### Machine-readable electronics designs

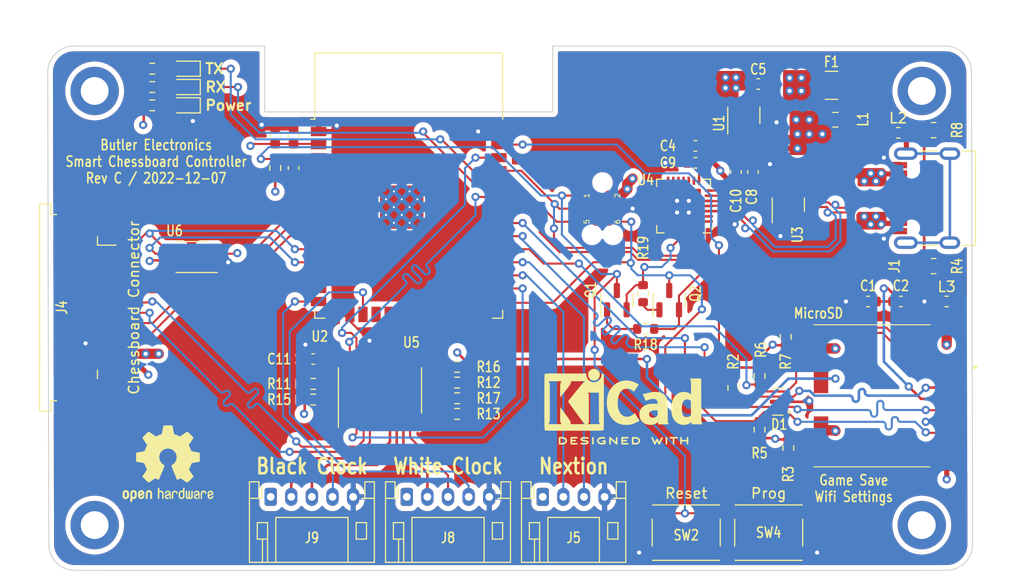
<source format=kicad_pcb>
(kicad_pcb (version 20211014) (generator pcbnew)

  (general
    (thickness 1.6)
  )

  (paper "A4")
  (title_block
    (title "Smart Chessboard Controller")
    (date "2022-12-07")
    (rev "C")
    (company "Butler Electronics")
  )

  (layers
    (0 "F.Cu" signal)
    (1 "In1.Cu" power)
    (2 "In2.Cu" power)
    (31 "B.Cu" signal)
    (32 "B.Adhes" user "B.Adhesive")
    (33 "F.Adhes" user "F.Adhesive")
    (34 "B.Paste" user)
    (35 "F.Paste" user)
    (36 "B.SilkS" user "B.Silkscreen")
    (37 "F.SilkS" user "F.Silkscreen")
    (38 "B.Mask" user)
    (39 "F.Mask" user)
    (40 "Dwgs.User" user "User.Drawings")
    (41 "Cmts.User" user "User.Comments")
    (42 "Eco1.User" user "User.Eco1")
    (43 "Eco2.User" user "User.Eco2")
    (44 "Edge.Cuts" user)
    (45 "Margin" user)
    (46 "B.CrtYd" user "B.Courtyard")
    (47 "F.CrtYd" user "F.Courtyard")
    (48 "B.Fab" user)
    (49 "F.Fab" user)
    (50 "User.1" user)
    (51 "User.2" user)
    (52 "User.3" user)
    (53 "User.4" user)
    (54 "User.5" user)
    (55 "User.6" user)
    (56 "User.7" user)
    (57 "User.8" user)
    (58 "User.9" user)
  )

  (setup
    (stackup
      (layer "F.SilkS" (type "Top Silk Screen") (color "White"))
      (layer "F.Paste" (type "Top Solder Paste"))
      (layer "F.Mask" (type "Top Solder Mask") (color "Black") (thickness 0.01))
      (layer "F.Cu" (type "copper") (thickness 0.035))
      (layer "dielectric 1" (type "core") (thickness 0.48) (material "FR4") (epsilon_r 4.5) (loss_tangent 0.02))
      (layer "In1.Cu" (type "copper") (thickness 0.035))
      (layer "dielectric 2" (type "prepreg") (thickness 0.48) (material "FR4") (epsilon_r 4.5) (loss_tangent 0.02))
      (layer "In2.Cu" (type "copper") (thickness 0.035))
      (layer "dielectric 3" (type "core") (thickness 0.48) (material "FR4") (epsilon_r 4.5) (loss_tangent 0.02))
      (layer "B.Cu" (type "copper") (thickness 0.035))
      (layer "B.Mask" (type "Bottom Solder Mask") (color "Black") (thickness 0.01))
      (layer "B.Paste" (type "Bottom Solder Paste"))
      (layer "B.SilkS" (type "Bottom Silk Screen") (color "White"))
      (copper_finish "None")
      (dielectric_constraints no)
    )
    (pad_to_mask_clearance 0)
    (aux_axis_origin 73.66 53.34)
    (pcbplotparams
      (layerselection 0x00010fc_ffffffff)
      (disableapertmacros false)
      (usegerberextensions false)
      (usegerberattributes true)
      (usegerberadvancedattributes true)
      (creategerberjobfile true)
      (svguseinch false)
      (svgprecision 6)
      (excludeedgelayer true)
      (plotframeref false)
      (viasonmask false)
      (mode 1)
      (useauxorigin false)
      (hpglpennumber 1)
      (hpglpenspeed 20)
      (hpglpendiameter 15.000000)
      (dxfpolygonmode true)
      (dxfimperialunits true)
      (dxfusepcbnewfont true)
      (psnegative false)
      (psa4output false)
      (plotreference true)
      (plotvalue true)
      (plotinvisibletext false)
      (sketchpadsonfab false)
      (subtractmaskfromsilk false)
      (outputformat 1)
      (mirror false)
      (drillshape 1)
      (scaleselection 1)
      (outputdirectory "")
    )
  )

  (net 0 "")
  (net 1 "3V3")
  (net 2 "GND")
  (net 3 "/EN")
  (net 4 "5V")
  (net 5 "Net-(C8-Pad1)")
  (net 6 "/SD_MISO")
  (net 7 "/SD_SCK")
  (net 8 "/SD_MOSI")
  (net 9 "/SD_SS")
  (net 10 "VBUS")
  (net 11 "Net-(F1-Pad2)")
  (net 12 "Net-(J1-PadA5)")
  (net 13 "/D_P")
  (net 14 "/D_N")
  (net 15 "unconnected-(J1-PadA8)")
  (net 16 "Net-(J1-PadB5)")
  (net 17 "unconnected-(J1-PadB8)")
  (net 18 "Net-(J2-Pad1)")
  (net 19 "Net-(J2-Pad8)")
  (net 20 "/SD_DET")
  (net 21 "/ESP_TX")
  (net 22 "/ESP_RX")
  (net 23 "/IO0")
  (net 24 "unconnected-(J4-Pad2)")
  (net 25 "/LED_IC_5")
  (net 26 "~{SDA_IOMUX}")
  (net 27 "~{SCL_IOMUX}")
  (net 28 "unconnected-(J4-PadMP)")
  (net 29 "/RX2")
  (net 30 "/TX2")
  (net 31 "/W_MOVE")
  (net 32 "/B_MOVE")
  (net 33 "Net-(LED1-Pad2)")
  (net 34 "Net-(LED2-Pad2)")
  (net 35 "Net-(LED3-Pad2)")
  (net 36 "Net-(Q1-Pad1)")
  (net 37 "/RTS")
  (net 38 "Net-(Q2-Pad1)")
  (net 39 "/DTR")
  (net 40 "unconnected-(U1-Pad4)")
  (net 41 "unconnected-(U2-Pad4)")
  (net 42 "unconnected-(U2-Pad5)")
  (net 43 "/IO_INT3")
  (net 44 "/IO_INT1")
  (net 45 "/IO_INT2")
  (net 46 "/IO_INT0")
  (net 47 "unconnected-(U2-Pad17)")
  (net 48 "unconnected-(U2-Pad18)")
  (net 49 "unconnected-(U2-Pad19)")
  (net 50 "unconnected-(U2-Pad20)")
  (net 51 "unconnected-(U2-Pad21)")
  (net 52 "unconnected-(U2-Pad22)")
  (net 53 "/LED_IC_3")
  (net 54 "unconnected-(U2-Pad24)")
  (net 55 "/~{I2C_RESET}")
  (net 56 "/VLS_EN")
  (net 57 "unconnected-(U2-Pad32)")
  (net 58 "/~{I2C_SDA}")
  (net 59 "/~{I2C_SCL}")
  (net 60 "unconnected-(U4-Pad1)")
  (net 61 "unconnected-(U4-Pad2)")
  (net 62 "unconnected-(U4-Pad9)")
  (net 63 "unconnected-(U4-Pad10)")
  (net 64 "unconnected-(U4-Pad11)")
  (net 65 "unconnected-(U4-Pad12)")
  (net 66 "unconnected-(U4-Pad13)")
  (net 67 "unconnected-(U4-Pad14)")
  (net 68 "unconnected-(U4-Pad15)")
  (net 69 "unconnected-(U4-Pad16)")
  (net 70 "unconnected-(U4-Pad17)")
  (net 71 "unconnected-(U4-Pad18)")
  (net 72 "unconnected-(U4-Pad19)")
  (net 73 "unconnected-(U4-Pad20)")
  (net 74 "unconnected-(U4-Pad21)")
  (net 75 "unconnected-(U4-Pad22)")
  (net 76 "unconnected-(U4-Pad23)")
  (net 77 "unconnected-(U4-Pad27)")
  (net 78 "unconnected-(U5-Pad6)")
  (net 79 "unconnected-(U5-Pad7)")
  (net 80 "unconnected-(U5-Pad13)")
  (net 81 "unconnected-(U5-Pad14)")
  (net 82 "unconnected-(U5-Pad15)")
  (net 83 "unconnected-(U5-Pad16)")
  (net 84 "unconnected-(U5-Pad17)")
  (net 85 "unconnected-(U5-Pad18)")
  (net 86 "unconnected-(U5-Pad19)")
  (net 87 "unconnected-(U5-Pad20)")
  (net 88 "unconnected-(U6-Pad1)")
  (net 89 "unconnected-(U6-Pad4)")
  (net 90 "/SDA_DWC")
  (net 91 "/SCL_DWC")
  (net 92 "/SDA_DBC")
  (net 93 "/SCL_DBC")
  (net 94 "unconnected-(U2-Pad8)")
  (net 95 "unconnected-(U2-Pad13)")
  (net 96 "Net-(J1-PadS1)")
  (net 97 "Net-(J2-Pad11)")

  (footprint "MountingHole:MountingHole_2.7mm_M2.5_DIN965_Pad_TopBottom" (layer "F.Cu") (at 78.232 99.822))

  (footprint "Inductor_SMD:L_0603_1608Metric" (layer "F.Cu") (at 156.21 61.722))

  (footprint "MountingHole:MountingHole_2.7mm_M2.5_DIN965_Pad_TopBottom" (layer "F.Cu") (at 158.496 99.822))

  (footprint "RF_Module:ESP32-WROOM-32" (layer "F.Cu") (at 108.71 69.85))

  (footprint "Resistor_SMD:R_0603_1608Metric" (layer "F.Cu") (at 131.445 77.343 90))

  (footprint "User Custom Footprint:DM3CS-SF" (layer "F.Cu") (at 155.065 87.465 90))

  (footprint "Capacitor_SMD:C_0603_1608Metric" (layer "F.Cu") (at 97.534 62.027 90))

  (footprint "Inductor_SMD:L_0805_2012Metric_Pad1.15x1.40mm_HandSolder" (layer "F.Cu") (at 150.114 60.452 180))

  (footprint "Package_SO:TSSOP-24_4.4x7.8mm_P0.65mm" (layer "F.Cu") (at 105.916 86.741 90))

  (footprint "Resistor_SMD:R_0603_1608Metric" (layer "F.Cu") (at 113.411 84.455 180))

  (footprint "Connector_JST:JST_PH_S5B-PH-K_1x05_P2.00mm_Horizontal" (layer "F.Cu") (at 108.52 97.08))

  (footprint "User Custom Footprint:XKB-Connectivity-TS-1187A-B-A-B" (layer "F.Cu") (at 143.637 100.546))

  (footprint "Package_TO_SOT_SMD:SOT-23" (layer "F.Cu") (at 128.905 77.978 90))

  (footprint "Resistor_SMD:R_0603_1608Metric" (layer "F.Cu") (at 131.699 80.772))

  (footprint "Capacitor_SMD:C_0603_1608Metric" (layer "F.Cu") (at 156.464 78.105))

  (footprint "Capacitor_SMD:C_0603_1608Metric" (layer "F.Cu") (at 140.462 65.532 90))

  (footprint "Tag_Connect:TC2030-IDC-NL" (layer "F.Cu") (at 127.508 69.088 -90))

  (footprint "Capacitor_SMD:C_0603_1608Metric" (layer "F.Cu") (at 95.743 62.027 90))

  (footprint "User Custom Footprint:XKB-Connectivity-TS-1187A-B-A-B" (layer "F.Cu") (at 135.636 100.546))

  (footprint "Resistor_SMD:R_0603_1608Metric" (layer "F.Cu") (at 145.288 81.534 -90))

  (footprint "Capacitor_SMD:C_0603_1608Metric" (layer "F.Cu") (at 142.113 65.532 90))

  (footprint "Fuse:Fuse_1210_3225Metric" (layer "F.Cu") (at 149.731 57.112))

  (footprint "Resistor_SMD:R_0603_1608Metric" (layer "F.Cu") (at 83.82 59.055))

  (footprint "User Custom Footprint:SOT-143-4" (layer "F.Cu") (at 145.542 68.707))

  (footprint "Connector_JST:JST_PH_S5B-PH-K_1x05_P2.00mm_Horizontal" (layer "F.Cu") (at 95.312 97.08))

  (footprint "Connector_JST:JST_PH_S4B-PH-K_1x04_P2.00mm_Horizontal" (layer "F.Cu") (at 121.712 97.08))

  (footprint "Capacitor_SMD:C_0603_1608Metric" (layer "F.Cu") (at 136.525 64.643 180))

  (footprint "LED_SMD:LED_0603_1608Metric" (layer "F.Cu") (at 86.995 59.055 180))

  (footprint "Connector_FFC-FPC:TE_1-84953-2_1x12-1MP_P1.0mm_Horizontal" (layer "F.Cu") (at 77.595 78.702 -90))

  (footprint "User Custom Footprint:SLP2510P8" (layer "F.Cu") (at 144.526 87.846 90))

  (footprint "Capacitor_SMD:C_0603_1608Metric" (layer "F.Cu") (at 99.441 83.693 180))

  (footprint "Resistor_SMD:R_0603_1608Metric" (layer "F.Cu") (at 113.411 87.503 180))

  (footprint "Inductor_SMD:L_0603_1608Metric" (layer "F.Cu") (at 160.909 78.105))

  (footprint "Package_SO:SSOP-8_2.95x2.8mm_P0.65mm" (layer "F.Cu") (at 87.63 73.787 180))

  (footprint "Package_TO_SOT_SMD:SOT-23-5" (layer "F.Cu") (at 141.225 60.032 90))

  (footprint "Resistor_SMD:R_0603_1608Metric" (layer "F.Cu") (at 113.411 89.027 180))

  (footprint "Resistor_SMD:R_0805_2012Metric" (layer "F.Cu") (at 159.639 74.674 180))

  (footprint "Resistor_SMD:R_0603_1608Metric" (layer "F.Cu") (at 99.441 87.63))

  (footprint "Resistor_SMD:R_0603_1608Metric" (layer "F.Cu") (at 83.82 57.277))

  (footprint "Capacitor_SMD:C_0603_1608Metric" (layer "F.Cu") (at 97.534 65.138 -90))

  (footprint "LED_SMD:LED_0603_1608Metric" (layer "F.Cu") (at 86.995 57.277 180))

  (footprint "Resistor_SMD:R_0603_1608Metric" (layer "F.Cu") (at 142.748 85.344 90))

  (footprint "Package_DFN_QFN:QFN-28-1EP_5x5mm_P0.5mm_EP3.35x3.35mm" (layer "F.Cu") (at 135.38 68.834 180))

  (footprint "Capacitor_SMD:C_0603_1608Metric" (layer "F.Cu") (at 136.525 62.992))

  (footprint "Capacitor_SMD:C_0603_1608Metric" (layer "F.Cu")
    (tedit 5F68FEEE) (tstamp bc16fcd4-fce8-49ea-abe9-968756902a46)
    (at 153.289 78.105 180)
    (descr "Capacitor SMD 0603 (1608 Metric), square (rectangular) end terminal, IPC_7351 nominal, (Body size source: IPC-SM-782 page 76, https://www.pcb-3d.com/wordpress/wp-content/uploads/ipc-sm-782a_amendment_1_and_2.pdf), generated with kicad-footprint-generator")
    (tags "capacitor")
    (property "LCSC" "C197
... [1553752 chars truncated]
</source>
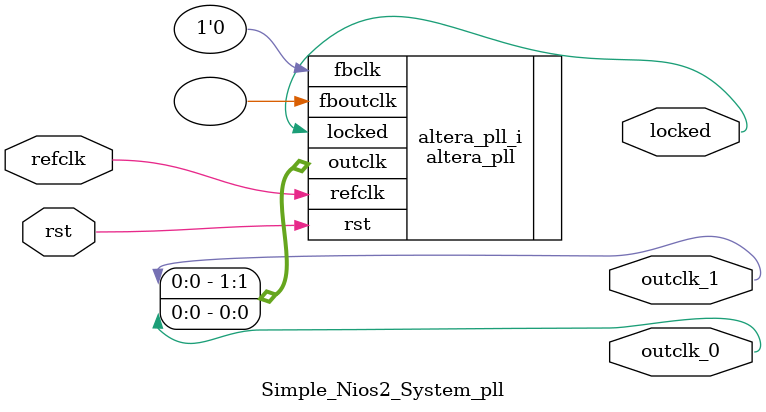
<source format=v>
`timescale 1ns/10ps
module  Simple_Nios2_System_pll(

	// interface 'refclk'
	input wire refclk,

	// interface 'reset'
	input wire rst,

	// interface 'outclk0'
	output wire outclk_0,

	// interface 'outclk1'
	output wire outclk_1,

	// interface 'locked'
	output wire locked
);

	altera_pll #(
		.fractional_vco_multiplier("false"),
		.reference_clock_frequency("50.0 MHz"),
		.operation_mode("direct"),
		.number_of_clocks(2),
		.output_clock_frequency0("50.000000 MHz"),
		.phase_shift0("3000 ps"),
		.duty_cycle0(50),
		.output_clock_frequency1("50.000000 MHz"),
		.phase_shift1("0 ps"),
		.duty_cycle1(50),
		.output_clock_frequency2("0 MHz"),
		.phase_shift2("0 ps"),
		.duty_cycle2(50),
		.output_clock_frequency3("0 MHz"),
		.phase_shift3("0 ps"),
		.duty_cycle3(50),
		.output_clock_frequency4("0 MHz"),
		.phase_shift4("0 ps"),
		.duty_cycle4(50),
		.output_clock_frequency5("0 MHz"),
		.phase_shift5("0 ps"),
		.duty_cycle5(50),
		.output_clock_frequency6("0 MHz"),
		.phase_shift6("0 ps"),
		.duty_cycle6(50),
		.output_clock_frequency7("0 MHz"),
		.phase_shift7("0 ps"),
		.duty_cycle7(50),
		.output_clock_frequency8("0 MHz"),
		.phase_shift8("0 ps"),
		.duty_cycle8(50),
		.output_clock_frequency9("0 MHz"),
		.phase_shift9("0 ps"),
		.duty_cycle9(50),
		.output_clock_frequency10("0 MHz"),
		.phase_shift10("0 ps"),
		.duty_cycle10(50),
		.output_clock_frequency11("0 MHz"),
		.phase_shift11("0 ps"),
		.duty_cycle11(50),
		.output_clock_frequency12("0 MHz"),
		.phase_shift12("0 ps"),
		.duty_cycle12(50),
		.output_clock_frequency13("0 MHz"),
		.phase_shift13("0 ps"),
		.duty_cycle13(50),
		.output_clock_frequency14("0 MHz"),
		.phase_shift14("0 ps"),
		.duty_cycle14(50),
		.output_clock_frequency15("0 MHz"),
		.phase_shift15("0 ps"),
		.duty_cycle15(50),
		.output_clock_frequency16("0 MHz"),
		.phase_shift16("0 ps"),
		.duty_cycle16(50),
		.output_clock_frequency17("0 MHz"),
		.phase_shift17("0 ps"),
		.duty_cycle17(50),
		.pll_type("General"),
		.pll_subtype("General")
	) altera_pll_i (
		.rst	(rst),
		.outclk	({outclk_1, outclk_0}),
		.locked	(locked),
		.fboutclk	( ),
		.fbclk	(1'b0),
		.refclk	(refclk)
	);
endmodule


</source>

### TASK TO COMPLETE
Using the records above, set down exactly the lines from the one with "141.225 60.032 90))" through the one with "97.534 65.138 -90))", inclusive, and nothing more.

### EXPECTED ANSWER
  (footprint "Package_TO_SOT_SMD:SOT-23-5" (layer "F.Cu") (at 141.225 60.032 90))

  (footprint "Resistor_SMD:R_0603_1608Metric" (layer "F.Cu") (at 113.411 89.027 180))

  (footprint "Resistor_SMD:R_0805_2012Metric" (layer "F.Cu") (at 159.639 74.674 180))

  (footprint "Resistor_SMD:R_0603_1608Metric" (layer "F.Cu") (at 99.441 87.63))

  (footprint "Resistor_SMD:R_0603_1608Metric" (layer "F.Cu") (at 83.82 57.277))

  (footprint "Capacitor_SMD:C_0603_1608Metric" (layer "F.Cu") (at 97.534 65.138 -90))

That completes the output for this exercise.